Apple już za kilka tygodni ma zaprezentować światu swój najnowszy, ultracienki, model smartfona: iPhone'a 17 Air. Oczekiwania są ogromne, a pierwsze przecieki wzbudzają niemałe emocje wśród miłośników nowych technologii i wszystkich, którzy śledzą trendy w segmencie premium. Czego możemy się spodziewać po tej rewolucyjnej nowości? No i jak bumerang powraca również pytanie, czy faktycznie mamy się czego obawiać w kwestii pojemności baterii i pracy na jednym ładowaniu?
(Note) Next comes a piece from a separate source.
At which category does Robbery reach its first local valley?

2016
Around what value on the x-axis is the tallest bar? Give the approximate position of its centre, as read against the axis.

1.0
Wygląd iPhone'a 17 Air zapowiada się jako znakomity popis inżynierii Apple. Urządzenie ma mieć zaledwie 5,55 mm grubości, co uczyni je najcieńszym smartfonem w historii marki. Kluczową rolę odegra tu nowa obudowa: ogniwo baterii zostało zabezpieczone stalowym pancerzem, nawiązując do rozwiązań znanych z modelu iPhone'a 16 Pro. Firma zdecydowanie stawia na minimalizm, elegancję i ergonomię, nie rezygnując przy tym z solidności konstrukcji.
iPhone 17 Air zostanie wyposażony w ekran o przekątnej 6,6 cala. To zupełnie nowy rozmiar w portfolio Apple, który świetnie wpisuje się w aktualne trendy rynkowe. Wielkość wyświetlacza ma zapewnić wysoki komfort użytkowania, zachowując jednocześnie lekkość i niezwykle cienką konstrukcję urządzenia. Nowoczesny panel, wyprodukowany z myślą o intensywnym korzystaniu z multimediów, będzie mógł zadowolić nawet najbardziej wymagających użytkowników.
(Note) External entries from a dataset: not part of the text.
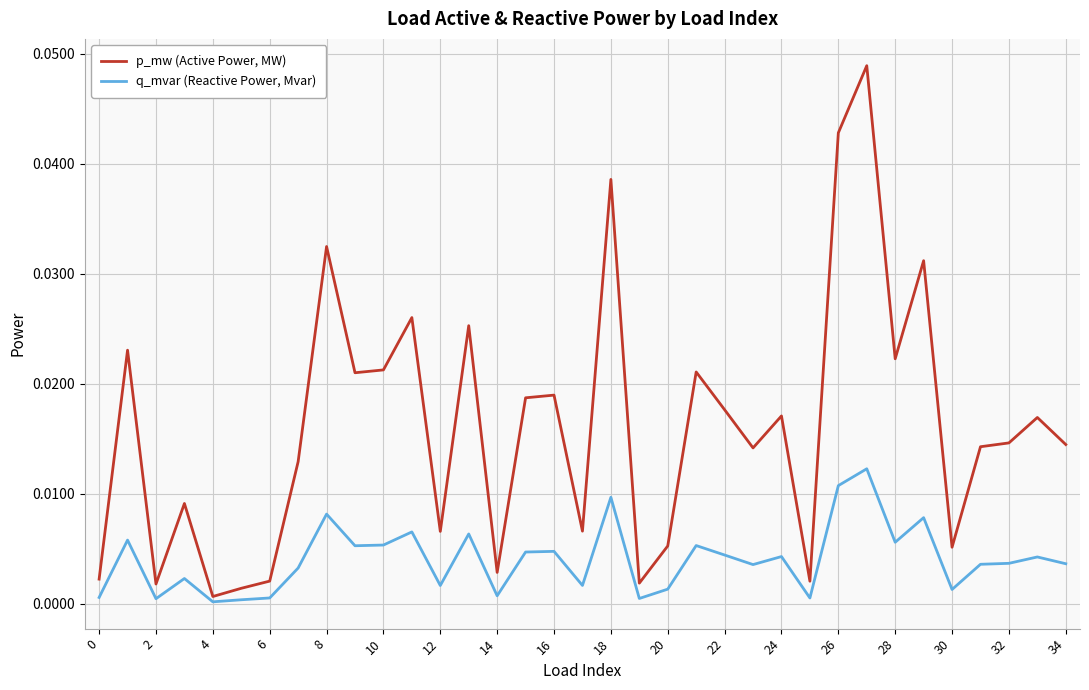

True or false: q_mvar (Reactive Power, Mvar) and p_mw (Active Power, MW) intersect in this chart.

False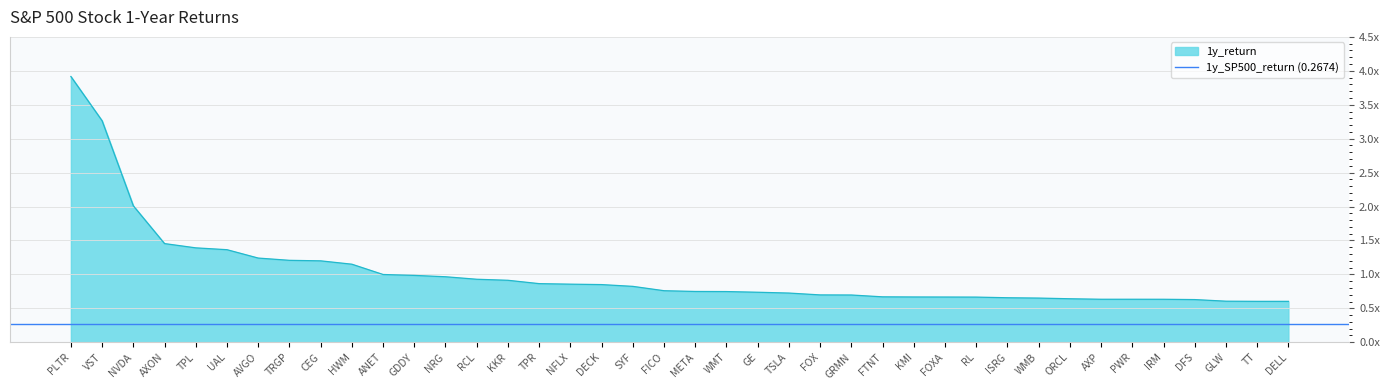

The chart shows a value of 0.6 at IRM. True or false?

True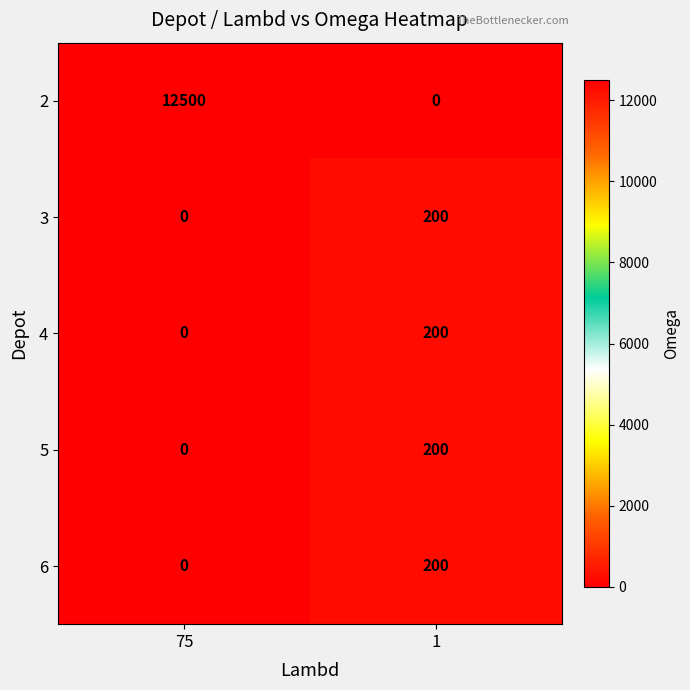

List the labels in order of 5 value, smallest first.

75, 1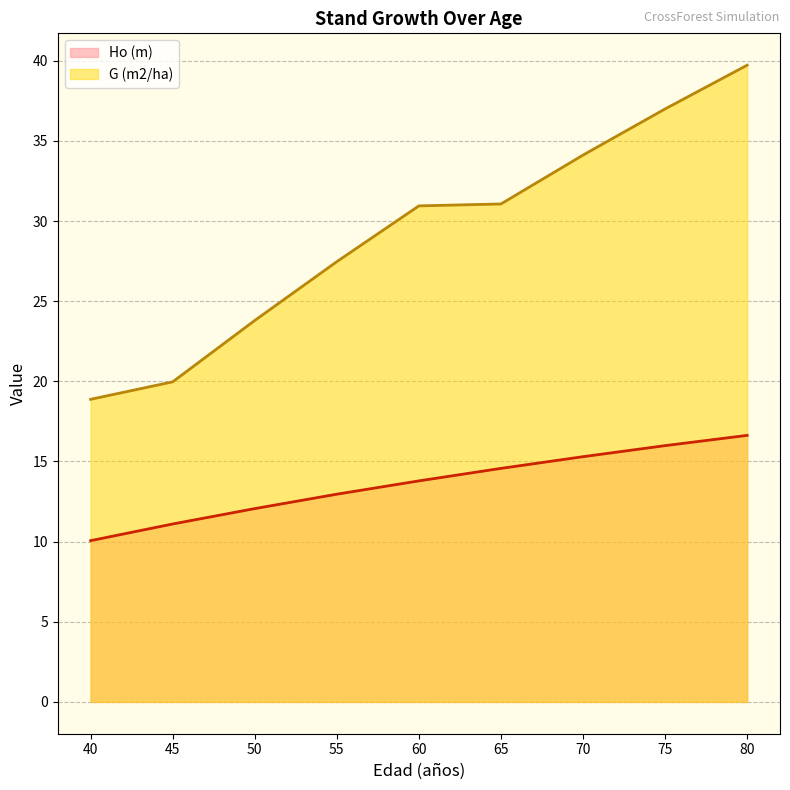

How many lines are shown in the chart?

2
Jednym z najgłośniej dyskutowanych tematów jest bateria nowego modelu. Dzięki najnowszym przeciekom wiemy, że Apple postawiło na ogniwo o pojemności około 2900 mAh, zamknięte w specjalnej, stalowej, obudowie. To rozwiązanie ma zapewnić bezpieczeństwo, a zarazem umożliwić zachowanie ekstremalnie cienkiego kształtu telefonu. Jednakże, specjaliści zauważają, że z racji ograniczonej pojemności, czas pracy na jednym ładowaniu będzie zapewne najkrótszy spośród całej rodziny urządzeń iPhone 17.
Na kilka tygodni przed premierą, mający wiele sprawdzonych przecieków na swoim koncie leaker Majin Bu, udostępnił zdjęcie wspomnianego wyżej akumulatora. Specjalna obudowa ma pozwolić na lepsze odprowadzanie ciepła i integrację. Czy tak faktycznie będzie wyglądał akumulator w iPhone 17 Air? Cóż - na tę chwilę możemy tylko gdybać, na ostateczne potwierdzenie informacji przyjdzie nam poczekać jeszcze kilka tygodni.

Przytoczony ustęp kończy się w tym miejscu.